**TEXT EXCERPT**
···

As editor, Maria Chapman wrote much of the content (prose, essays, poetry) herself and pressed her sisters for material. She also solicited contributions from authors such as Lydia Maria Child, Eliza Cabot Follen, Wendell Phillips, Henry Wadsworth Longfellow, James Russell Lowell, Lucretia Mott William Lloyd Garrison and Harriet Martineau, among them many of the leading abolitionist, or abolitionist sympathizing writers of New England.

Chapman, in 1848, commented:

The purpose of this little annual volume, commenced in 1839, and now published for the ninth time, is, the promotion of the cause through the promulgation of its principles in an attractive form....Hence it is that no mere indifferent literati, however intellectually gifted, nor any known enemies of the cause or of its advocates, have ever been permitted to occupy these pages?

Her efforts at soliciting wider afield were successful as well, the Liberty Bell twice published works by Elizabeth Barrett Browning. The Runaway Slave at Pilgrim's Point was published in December 1847 for the 1848 edition, and A Curse for a Nation in December 1855 for the 1856 edition. Both of these works were later published in England as slightly different versions.

Unlike the more customary practice of writing for pay with more commercial gift books, authors typically did not receive any compensation for their submissions to the publication aside from a copy of The Liberty Bell itself.

···

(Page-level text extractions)
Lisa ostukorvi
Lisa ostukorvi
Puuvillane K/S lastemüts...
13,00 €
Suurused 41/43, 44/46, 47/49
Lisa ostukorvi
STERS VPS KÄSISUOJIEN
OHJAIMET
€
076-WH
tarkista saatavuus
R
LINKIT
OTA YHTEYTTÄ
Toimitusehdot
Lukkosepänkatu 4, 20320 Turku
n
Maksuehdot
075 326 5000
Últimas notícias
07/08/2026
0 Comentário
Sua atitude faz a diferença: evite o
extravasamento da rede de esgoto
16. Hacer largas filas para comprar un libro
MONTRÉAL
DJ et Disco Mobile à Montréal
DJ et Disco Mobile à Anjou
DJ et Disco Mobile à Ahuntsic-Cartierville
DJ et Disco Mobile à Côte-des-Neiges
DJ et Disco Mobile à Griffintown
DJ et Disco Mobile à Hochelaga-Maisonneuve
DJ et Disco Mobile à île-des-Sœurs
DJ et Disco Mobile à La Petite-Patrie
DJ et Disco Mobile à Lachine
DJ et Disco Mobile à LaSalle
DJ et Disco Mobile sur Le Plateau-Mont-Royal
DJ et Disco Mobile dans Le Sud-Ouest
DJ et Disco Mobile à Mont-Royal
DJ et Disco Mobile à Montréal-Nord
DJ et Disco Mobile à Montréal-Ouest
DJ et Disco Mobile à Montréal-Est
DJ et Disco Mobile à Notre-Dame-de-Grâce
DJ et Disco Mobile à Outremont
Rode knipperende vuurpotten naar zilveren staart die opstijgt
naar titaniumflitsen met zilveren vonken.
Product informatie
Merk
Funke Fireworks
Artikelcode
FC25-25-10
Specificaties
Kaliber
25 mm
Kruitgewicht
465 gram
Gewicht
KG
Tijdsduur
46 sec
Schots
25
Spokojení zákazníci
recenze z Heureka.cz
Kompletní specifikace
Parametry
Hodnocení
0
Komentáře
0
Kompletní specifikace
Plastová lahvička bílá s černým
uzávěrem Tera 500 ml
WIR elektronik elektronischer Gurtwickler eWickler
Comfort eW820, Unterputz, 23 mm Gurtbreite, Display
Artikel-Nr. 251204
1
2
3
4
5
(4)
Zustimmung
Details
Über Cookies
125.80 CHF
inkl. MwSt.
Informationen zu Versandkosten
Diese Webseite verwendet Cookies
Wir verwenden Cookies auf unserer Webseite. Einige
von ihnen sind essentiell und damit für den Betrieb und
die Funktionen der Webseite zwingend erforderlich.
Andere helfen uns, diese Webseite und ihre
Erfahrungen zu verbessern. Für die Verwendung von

···

**PROMPT 1**
According to the Liberty Bell text, what did authors typically receive for their submissions to the publication?
**PROMPT 2**
Continue the text about The Liberty Bell, picking up from its last sentence.

**ANSWER BOX 1**
A copy of The Liberty Bell itself.

**ANSWER BOX 2**
==Critical review==

Accounts differ as to the success and quality of the annual. Some derided the quality of the works, one scholar (Ralph Thompson) saying "throughout the fifteen volumes of the series there is hardly to be found one creation of aesthetic value" while others felt the work was adequate, another scholar (Clare Taylor) saying "a good magazine .... Its standards were high, and items were convincing, for the anti-slavery movement relied on propaganda to win support" Views of the effectiveness of the material as propaganda also vary, Thompson saying "like all unadulterated reform literature, the Liberty Bell circulated among those people who already knew and accepted the tenets it upheld... it could hardly have made many converts", while Taylor feels that "From the outset the Liberty Bell was the most significant anti-slavery annual in America" and that it "made a real contribution to the anti-slavery movement". But even Taylor disparages "sentimental tales of terror which filled every issue"(96), and the "silly sensationalism" of many of the pieces, concluding that "their methods were crude and simplistic, even if their intentions were good" Taylor rates the two contributions by Elizabeth Barrett Browning as the best.